## Job item:
Reproduce all of the material below with every occurrence of "windows" changed to "sash windows" and everything else left unchanged. Omit the pictures from your answer.

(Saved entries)
################

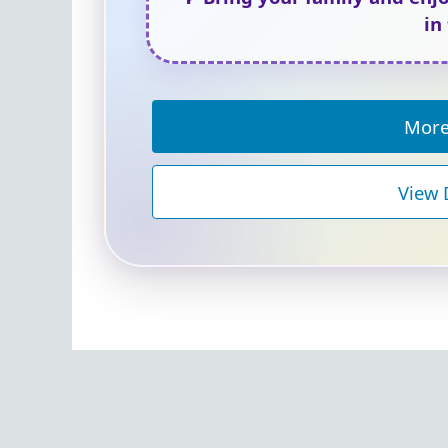
in
More
View 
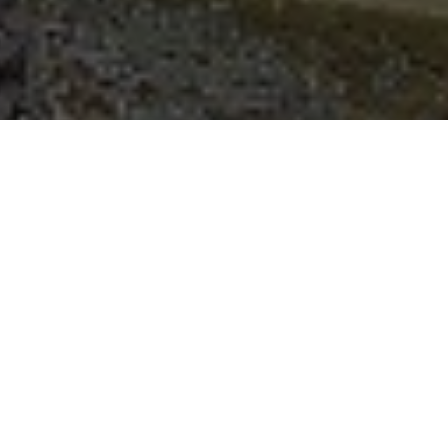
Request a Brochure
Make an Enquiry
After moving into this impressive Victorian property in 2016,
Mr Dawson saw the immediate need to replace the windows.
“I am certain the windows were the
originals and unfortunately, like a lot of
windows from that period, they didn’t open
nor retain any heat! The house was also
very cold during the winter and there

################

## Output of the exercise:
in
More
View 
Request a Brochure
Make an Enquiry
After moving into this impressive Victorian property in 2016,
Mr Dawson saw the immediate need to replace the sash windows.
“I am certain the sash windows were the
originals and unfortunately, like a lot of
sash windows from that period, they didn’t open
nor retain any heat! The house was also
very cold during the winter and there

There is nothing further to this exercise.